Boakes et al. 2010. Distorted views of biodiversity: spatial and temporal bias in species occurrence data. PLoS Biology 8:1-11.
Boria et al. 2014 Spatial filtering to reduce sampling bias can improve the performance of ecological nice models. Ecol. Modelling 275:73-77.
Drew et al. 2011. Predictve species habitat modellingin landscape ecology. Springer, New York.
Elith and Leathwick 2009. Species distribution models: ecological foundation and prediction across space and time. Annual Review of Ecology, Evolution, and Systematics 40:677-697.
Elith et al. 2006. Novel methods improve prediction of species' distributions from occurrence data. Ecography 29:129-151.
Franklin. 2009. Mapping species distributions spatial inference and prediction. Cambridge Univ. Press.
Franklin. 2013. Species distribution models in conservation biogeography: developments and challenges. Diversity and Distributions 19:1217-1223.
Graham et al. 2008. The influence of spatial errors in species occurrence data used in distribution models. J. of Applied Ecology 45:239-247.
Hegel et al. 2010. Current state of the art for statistical modeling of species distribtuions. In Cushman et al (editors). Spatial Complexity, Informatics, and Wildlife Conservation. Springer.
Kramer et al. 2013. The importance of correcting for sampling bias in MaxEnt species distribution models. Diversity and Distributions 19:1366-1379.
Wisz et al. 2008. Effects of sample size on the performance of species distribution models. Diversity and Distribution 14:763-773.

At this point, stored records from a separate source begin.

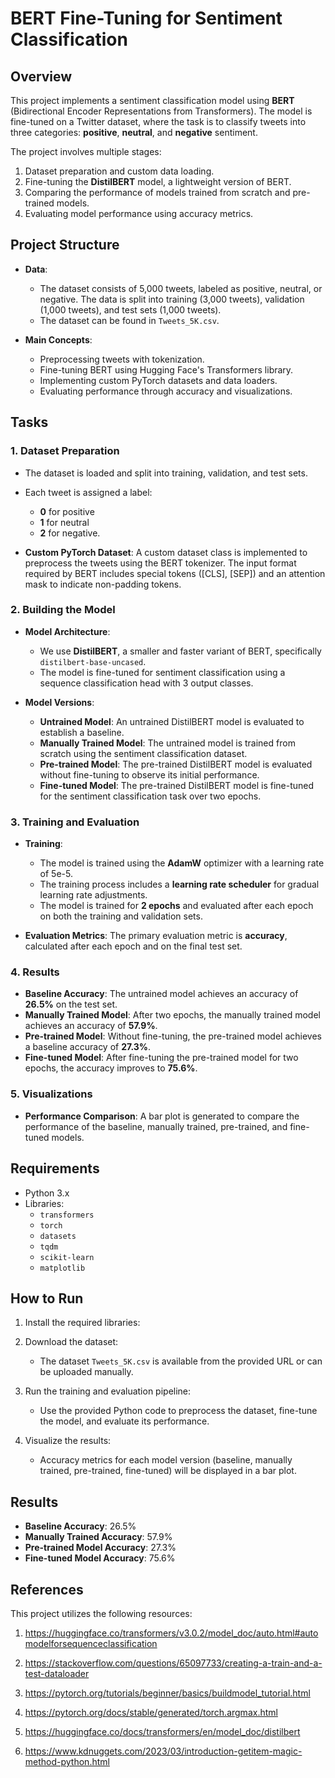# BERT Fine-Tuning for Sentiment Classification

## Overview
This project implements a sentiment classification model using **BERT** (Bidirectional Encoder Representations from Transformers). The model is fine-tuned on a Twitter dataset, where the task is to classify tweets into three categories: **positive**, **neutral**, and **negative** sentiment.

The project involves multiple stages:
1. Dataset preparation and custom data loading.
2. Fine-tuning the **DistilBERT** model, a lightweight version of BERT.
3. Comparing the performance of models trained from scratch and pre-trained models.
4. Evaluating model performance using accuracy metrics.

## Project Structure
- **Data**: 
  - The dataset consists of 5,000 tweets, labeled as positive, neutral, or negative. The data is split into training (3,000 tweets), validation (1,000 tweets), and test sets (1,000 tweets).
  - The dataset can be found in `Tweets_5K.csv`.

- **Main Concepts**:
  - Preprocessing tweets with tokenization.
  - Fine-tuning BERT using Hugging Face's Transformers library.
  - Implementing custom PyTorch datasets and data loaders.
  - Evaluating performance through accuracy and visualizations.

## Tasks

### 1. Dataset Preparation
- The dataset is loaded and split into training, validation, and test sets.
- Each tweet is assigned a label: 
  - **0** for positive
  - **1** for neutral
  - **2** for negative.
  
- **Custom PyTorch Dataset**: A custom dataset class is implemented to preprocess the tweets using the BERT tokenizer. The input format required by BERT includes special tokens ([CLS], [SEP]) and an attention mask to indicate non-padding tokens.

### 2. Building the Model
- **Model Architecture**: 
  - We use **DistilBERT**, a smaller and faster variant of BERT, specifically `distilbert-base-uncased`.
  - The model is fine-tuned for sentiment classification using a sequence classification head with 3 output classes.
  
- **Model Versions**:
  - **Untrained Model**: An untrained DistilBERT model is evaluated to establish a baseline.
  - **Manually Trained Model**: The untrained model is trained from scratch using the sentiment classification dataset.
  - **Pre-trained Model**: The pre-trained DistilBERT model is evaluated without fine-tuning to observe its initial performance.
  - **Fine-tuned Model**: The pre-trained DistilBERT model is fine-tuned for the sentiment classification task over two epochs.

### 3. Training and Evaluation
- **Training**: 
  - The model is trained using the **AdamW** optimizer with a learning rate of 5e-5.
  - The training process includes a **learning rate scheduler** for gradual learning rate adjustments.
  - The model is trained for **2 epochs** and evaluated after each epoch on both the training and validation sets.

- **Evaluation Metrics**: The primary evaluation metric is **accuracy**, calculated after each epoch and on the final test set.

### 4. Results
- **Baseline Accuracy**: The untrained model achieves an accuracy of **26.5%** on the test set.
- **Manually Trained Model**: After two epochs, the manually trained model achieves an accuracy of **57.9%**.
- **Pre-trained Model**: Without fine-tuning, the pre-trained model achieves a baseline accuracy of **27.3%**.
- **Fine-tuned Model**: After fine-tuning the pre-trained model for two epochs, the accuracy improves to **75.6%**.

### 5. Visualizations
- **Performance Comparison**: A bar plot is generated to compare the performance of the baseline, manually trained, pre-trained, and fine-tuned models.

## Requirements
- Python 3.x
- Libraries:
  - `transformers`
  - `torch`
  - `datasets`
  - `tqdm`
  - `scikit-learn`
  - `matplotlib`
  
## How to Run

1. Install the required libraries:
  
2. Download the dataset:
    - The dataset `Tweets_5K.csv` is available from the provided URL or can be uploaded manually.

3. Run the training and evaluation pipeline:
    - Use the provided Python code to preprocess the dataset, fine-tune the model, and evaluate its performance.

4. Visualize the results:
    - Accuracy metrics for each model version (baseline, manually trained, pre-trained, fine-tuned) will be displayed in a bar plot.

## Results
- **Baseline Accuracy**: 26.5%
- **Manually Trained Accuracy**: 57.9%
- **Pre-trained Model Accuracy**: 27.3%
- **Fine-tuned Model Accuracy**: 75.6%

## References
This project utilizes the following resources:

1. https://huggingface.co/transformers/v3.0.2/model_doc/auto.html#automodelforsequenceclassification

2. https://stackoverflow.com/questions/65097733/creating-a-train-and-a-test-dataloader

3. https://pytorch.org/tutorials/beginner/basics/buildmodel_tutorial.html

4. https://pytorch.org/docs/stable/generated/torch.argmax.html

5. https://huggingface.co/docs/transformers/en/model_doc/distilbert

6. https://www.kdnuggets.com/2023/03/introduction-getitem-magic-method-python.html
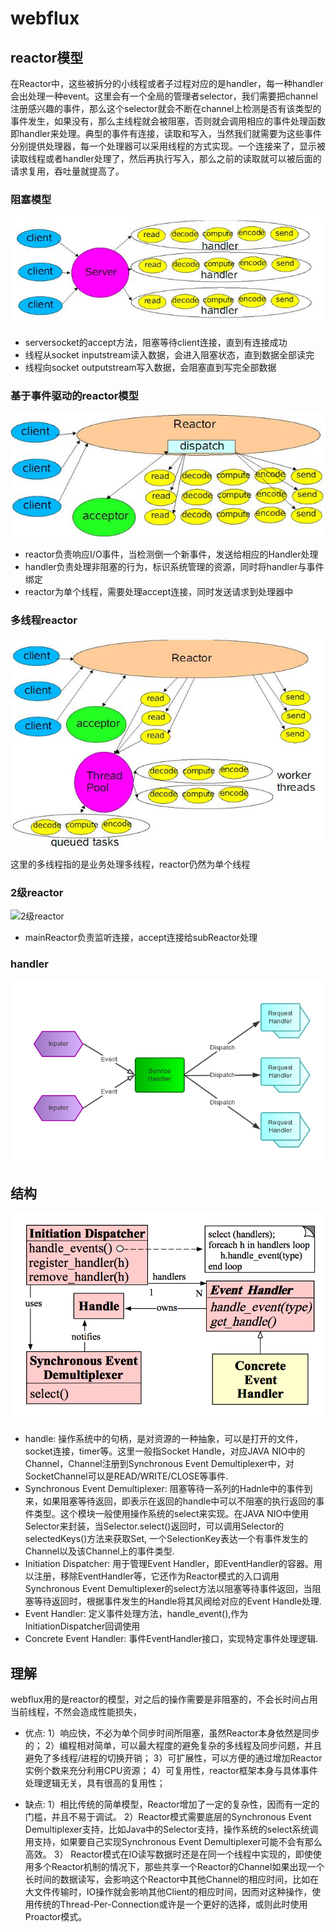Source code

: # webflux

## reactor模型
在Reactor中，这些被拆分的小线程或者子过程对应的是handler，每一种handler会出处理一种event。这里会有一个全局的管理者selector，我们需要把channel注册感兴趣的事件，那么这个selector就会不断在channel上检测是否有该类型的事件发生，如果没有，那么主线程就会被阻塞，否则就会调用相应的事件处理函数即handler来处理。典型的事件有连接，读取和写入，当然我们就需要为这些事件分别提供处理器，每一个处理器可以采用线程的方式实现。一个连接来了，显示被读取线程或者handler处理了，然后再执行写入，那么之前的读取就可以被后面的请求复用，吞吐量就提高了。

### 阻塞模型
![阻塞线程](pic/block.png)

- serversocket的accept方法，阻塞等待client连接，直到有连接成功
- 线程从socket inputstream读入数据，会进入阻塞状态，直到数据全部读完
- 线程向socket outputstream写入数据，会阻塞直到写完全部数据

### 基于事件驱动的reactor模型
![单线程reactor](pic/reactor1.png)

- reactor负责响应I/O事件，当检测倒一个新事件，发送给相应的Handler处理
- handler负责处理非阻塞的行为，标识系统管理的资源，同时将handler与事件绑定
- reactor为单个线程，需要处理accept连接，同时发送请求到处理器中

### 多线程reactor
![多线程reactor](pic/reactor2.png)

这里的多线程指的是业务处理多线程，reactor仍然为单个线程

### 2级reactor
![2级reactor](pic/reactor3.png)

- mainReactor负责监听连接，accept连接给subReactor处理

### handler
![handler](pic/handler.png)

## 结构
![struct](pic/struct.png)

- handle: 操作系统中的句柄，是对资源的一种抽象，可以是打开的文件，socket连接，timer等。这里一般指Socket Handle，对应JAVA NIO中的Channel，Channel注册到Synchronous Event Demultiplexer中，对SocketChannel可以是READ/WRITE/CLOSE等事件.
- Synchronous Event Demultiplexer: 阻塞等待一系列的Hadnle中的事件到来，如果阻塞等待返回，即表示在返回的handle中可以不阻塞的执行返回的事件类型。这个模块一般使用操作系统的select来实现。在JAVA NIO中使用Selector来封装，当Selector.select()返回时，可以调用Selector的selectedKeys()方法来获取Set<SelectionKey>, 一个SelectionKey表达一个有事件发生的Channel以及该Channel上的事件类型.
- Initiation Dispatcher: 用于管理Event Handler，即EventHandler的容器。用以注册，移除EventHandler等，它还作为Reactor模式的入口调用Synchronous Event Demultiplexer的select方法以阻塞等待事件返回，当阻塞等待返回时，根据事件发生的Handle将其风阀给对应的Event Handle处理.
- Event Handler: 定义事件处理方法，handle_event(),作为InitiationDispatcher回调使用
- Concrete Event Handler: 事件EventHandler接口，实现特定事件处理逻辑.

## 理解
webflux用的是reactor的模型，对之后的操作需要是非阻塞的，不会长时间占用当前线程，不然会造成性能损失，

- 优点:
1）响应快，不必为单个同步时间所阻塞，虽然Reactor本身依然是同步的； 
2）编程相对简单，可以最大程度的避免复杂的多线程及同步问题，并且避免了多线程/进程的切换开销； 
3）可扩展性，可以方便的通过增加Reactor实例个数来充分利用CPU资源； 
4）可复用性，reactor框架本身与具体事件处理逻辑无关，具有很高的复用性；

- 缺点:
1）相比传统的简单模型，Reactor增加了一定的复杂性，因而有一定的门槛，并且不易于调试。 
2）Reactor模式需要底层的Synchronous Event Demultiplexer支持，比如Java中的Selector支持，操作系统的select系统调用支持，如果要自己实现Synchronous Event Demultiplexer可能不会有那么高效。 
3） Reactor模式在IO读写数据时还是在同一个线程中实现的，即使使用多个Reactor机制的情况下，那些共享一个Reactor的Channel如果出现一个长时间的数据读写，会影响这个Reactor中其他Channel的相应时间，比如在大文件传输时，IO操作就会影响其他Client的相应时间，因而对这种操作，使用传统的Thread-Per-Connection或许是一个更好的选择，或则此时使用Proactor模式。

There is a lot of valuable information in these papers. Good luck with your project.
Your question certainly generated a very interesting conversation! If you're interested in a 'black box' approach you could try openModeller (http://openmodeller.sourceforge.net/), which combines a number of modelling approaches in one framework. But don't forget to look into the issues that were mentioned by the many interesting contributions here.

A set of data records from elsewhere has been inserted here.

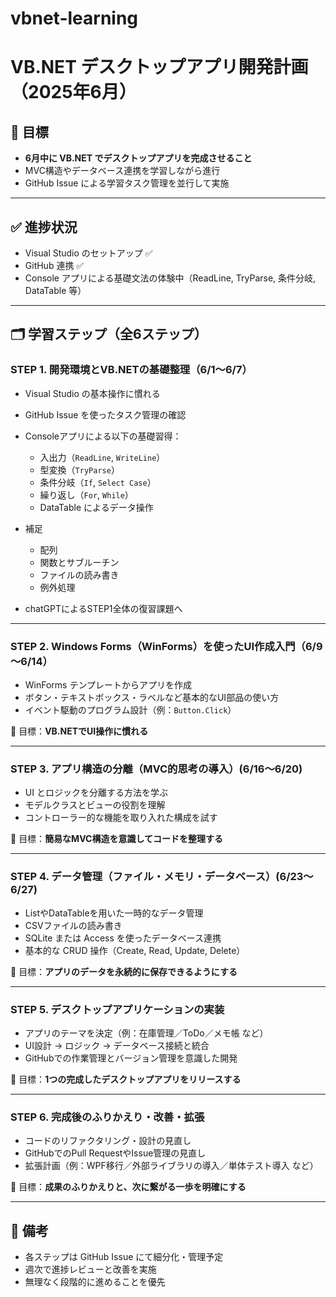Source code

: # vbnet-learning
# VB.NET デスクトップアプリ開発計画（2025年6月）

## 🎯 目標

- **6月中に VB.NET でデスクトップアプリを完成させること**
- MVC構造やデータベース連携を学習しながら進行
- GitHub Issue による学習タスク管理を並行して実施

---

## ✅ 進捗状況

- Visual Studio のセットアップ ✅
- GitHub 連携 ✅
- Console アプリによる基礎文法の体験中（ReadLine, TryParse, 条件分岐, DataTable 等）

---

## 🗂 学習ステップ（全6ステップ）

### STEP 1. 開発環境とVB.NETの基礎整理（6/1～6/7）

- Visual Studio の基本操作に慣れる
- GitHub Issue を使ったタスク管理の確認
- Consoleアプリによる以下の基礎習得：
  - 入出力（`ReadLine`, `WriteLine`）
  - 型変換（`TryParse`）
  - 条件分岐（`If`, `Select Case`）
  - 繰り返し（`For`, `While`）
  - DataTable によるデータ操作

- 補足
	- 配列
	- 関数とサブルーチン
	- ファイルの読み書き
	- 例外処理
- chatGPTによるSTEP1全体の復習課題へ

---

### STEP 2. Windows Forms（WinForms）を使ったUI作成入門（6/9～6/14）

- WinForms テンプレートからアプリを作成
- ボタン・テキストボックス・ラベルなど基本的なUI部品の使い方
- イベント駆動のプログラム設計（例：`Button.Click`）

🎯 目標：**VB.NETでUI操作に慣れる**

---

### STEP 3. アプリ構造の分離（MVC的思考の導入）(6/16～6/20)

- UI とロジックを分離する方法を学ぶ
- モデルクラスとビューの役割を理解
- コントローラー的な機能を取り入れた構成を試す

🎯 目標：**簡易なMVC構造を意識してコードを整理する**

---

### STEP 4. データ管理（ファイル・メモリ・データベース）(6/23～6/27)

- ListやDataTableを用いた一時的なデータ管理
- CSVファイルの読み書き
- SQLite または Access を使ったデータベース連携
- 基本的な CRUD 操作（Create, Read, Update, Delete）

🎯 目標：**アプリのデータを永続的に保存できるようにする**

---

### STEP 5. デスクトップアプリケーションの実装

- アプリのテーマを決定（例：在庫管理／ToDo／メモ帳 など）
- UI設計 → ロジック → データベース接続と統合
- GitHubでの作業管理とバージョン管理を意識した開発

🎯 目標：**1つの完成したデスクトップアプリをリリースする**

---

### STEP 6. 完成後のふりかえり・改善・拡張

- コードのリファクタリング・設計の見直し
- GitHubでのPull RequestやIssue管理の見直し
- 拡張計画（例：WPF移行／外部ライブラリの導入／単体テスト導入 など）

🎯 目標：**成果のふりかえりと、次に繋がる一歩を明確にする**

---

## 📌 備考

- 各ステップは GitHub Issue にて細分化・管理予定
- 週次で進捗レビューと改善を実施
- 無理なく段階的に進めることを優先
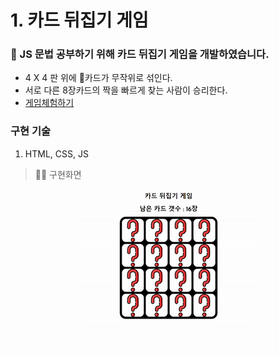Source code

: # 1. 카드 뒤집기 게임

### 🍎 JS 문법 공부하기 위해 카드 뒤집기 게임을 개발하였습니다.

- 4 X 4 판 위에 🍎카드가 무작위로 섞인다.
- 서로 다른 8장카드의 짝을 빠르게 찾는 사람이 승리한다.
- [게임체험하기](https://dnr14.github.io/cardgame)

### 구현 기술

1.  HTML, CSS, JS

> 👨‍💻 구현화면

<div align=center>
  <img src=./images/card.gif />
</div>
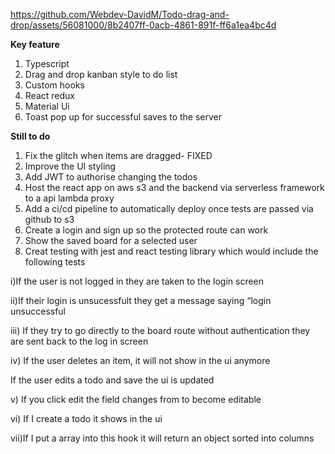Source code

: 
https://github.com/Webdev-DavidM/Todo-drag-and-drop/assets/56081000/8b2407ff-0acb-4861-891f-ff6a1ea4bc4d


**Key feature**

1) Typescript
2) Drag and drop kanban style to do list
3) Custom hooks
4) React redux
5) Material Ui
6) Toast pop up for successful saves to the server

**Still to do**
1) Fix the glitch when items are dragged- FIXED
2) Improve the UI styling
3) Add JWT to authorise changing the todos
4) Host the react app on aws s3 and the backend via serverless framework to a api lambda proxy
5) Add a ci/cd pipeline to automatically deploy once tests are passed via github to s3
6) Create a login and sign up so the protected route can work
7) Show the saved board for a selected user
8) Creat testing with jest and react testing library which would include the following tests
   
i)If the user is not logged in they are taken to the login screen

ii)If their login is unsucessfult they get a message saying “login unsuccessful

iii) If they try to go directly to the board route without authentication they are sent back to the log in screen

iv) If the user deletes an item, it will not show in the ui anymore

If the user edits a todo and save the ui is updated 

v) If you click edit the field changes from to become editable

vi) If I create a todo it shows in the ui

vii)If I put a array into this hook it will return an object sorted into columns






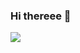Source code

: ### Hi thereee 👋

<img src="https://capsule-render.vercel.app/api?type=wave&color=auto&height=300&section=header&text=Decter An%20render&fontSize=90" />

I strongly agree with both Rachel and Bruce, and many other I am sure. It depends on what your data looks like and it depends on the question you want to answer. The scary part of SDMs is that to a manager, a really bad model can look just as nice as a good model, and a colorful map is always very popular to use and the probabilities and insecurities are often difficult to communicate. I personally prefer GMLs and GAMs if you have a good sample design with true absences, and applying these methods in R of quite user friendly, if you work in R, that is.

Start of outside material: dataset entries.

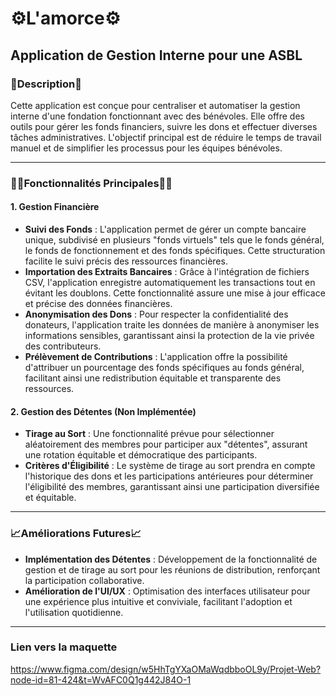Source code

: # ⚙️L'amorce⚙️

## Application de Gestion Interne pour une ASBL

### 📝Description📝

Cette application est conçue pour centraliser et automatiser la gestion interne d'une fondation fonctionnant avec des bénévoles. Elle offre des outils pour gérer les fonds financiers, suivre les dons et effectuer diverses tâches administratives. L'objectif principal est de réduire le temps de travail manuel et de simplifier les processus pour les équipes bénévoles.

---

### 🧑‍💻Fonctionnalités Principales🧑‍💻

#### 1. Gestion Financière

- **Suivi des Fonds** : L'application permet de gérer un compte bancaire unique, subdivisé en plusieurs "fonds virtuels" tels que le fonds général, le fonds de fonctionnement et des fonds spécifiques. Cette structuration facilite le suivi précis des ressources financières.
- **Importation des Extraits Bancaires** : Grâce à l'intégration de fichiers CSV, l'application enregistre automatiquement les transactions tout en évitant les doublons. Cette fonctionnalité assure une mise à jour efficace et précise des données financières.
- **Anonymisation des Dons** : Pour respecter la confidentialité des donateurs, l'application traite les données de manière à anonymiser les informations sensibles, garantissant ainsi la protection de la vie privée des contributeurs.
- **Prélèvement de Contributions** : L'application offre la possibilité d'attribuer un pourcentage des fonds spécifiques au fonds général, facilitant ainsi une redistribution équitable et transparente des ressources.

#### 2. Gestion des Détentes (Non Implémentée)

- **Tirage au Sort** : Une fonctionnalité prévue pour sélectionner aléatoirement des membres pour participer aux "détentes", assurant une rotation équitable et démocratique des participants.
- **Critères d'Éligibilité** : Le système de tirage au sort prendra en compte l'historique des dons et les participations antérieures pour déterminer l'éligibilité des membres, garantissant ainsi une participation diversifiée et équitable.

---


### 📈Améliorations Futures📈

- **Implémentation des Détentes** : Développement de la fonctionnalité de gestion et de tirage au sort pour les réunions de distribution, renforçant la participation collaborative.
- **Amélioration de l'UI/UX** : Optimisation des interfaces utilisateur pour une expérience plus intuitive et conviviale, facilitant l'adoption et l'utilisation quotidienne.
---

### Lien vers la maquette

https://www.figma.com/design/w5HhTgYXaOMaWqdbboOL9y/Projet-Web?node-id=81-424&t=WvAFC0Q1g442J84O-1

When it comes to black boxes, Maxent is a commonly used program. In preforms good when compared to other methods. However, it is scary to use the Maxent program in “neck-down” analyses, which I believe is common. You put everything in there, you keep all the default settings and you just hit the “run” button. And it looks great. But you should know that Maxent creates all kinds of interactions between you input variables, not regarding the ecological relevance of the interaction and without presenting you with the, if you do not look in the log file. And it creates pseudo-absences, 10 000 as a default, and these are not true absences. So you need to be careful.
I think the question of that you want to answer and what you want to use your model for is very important. Do you want to understand (and visualize) general patterns? Do you want to develop the best possible map of your area? Do you want to transfer you model to a different area or a different time? Do you want to improve sampling design? I would say that we have three different purposes: 1) Ecological response modelling, in order to model relationships in order to find the general patterns in the overall ecological response, 2) Spatial prediction modelling, in order to optimize the fit and 3) projective distribution modelling, in order to transfer you prediction to a different spatiotemporal setting.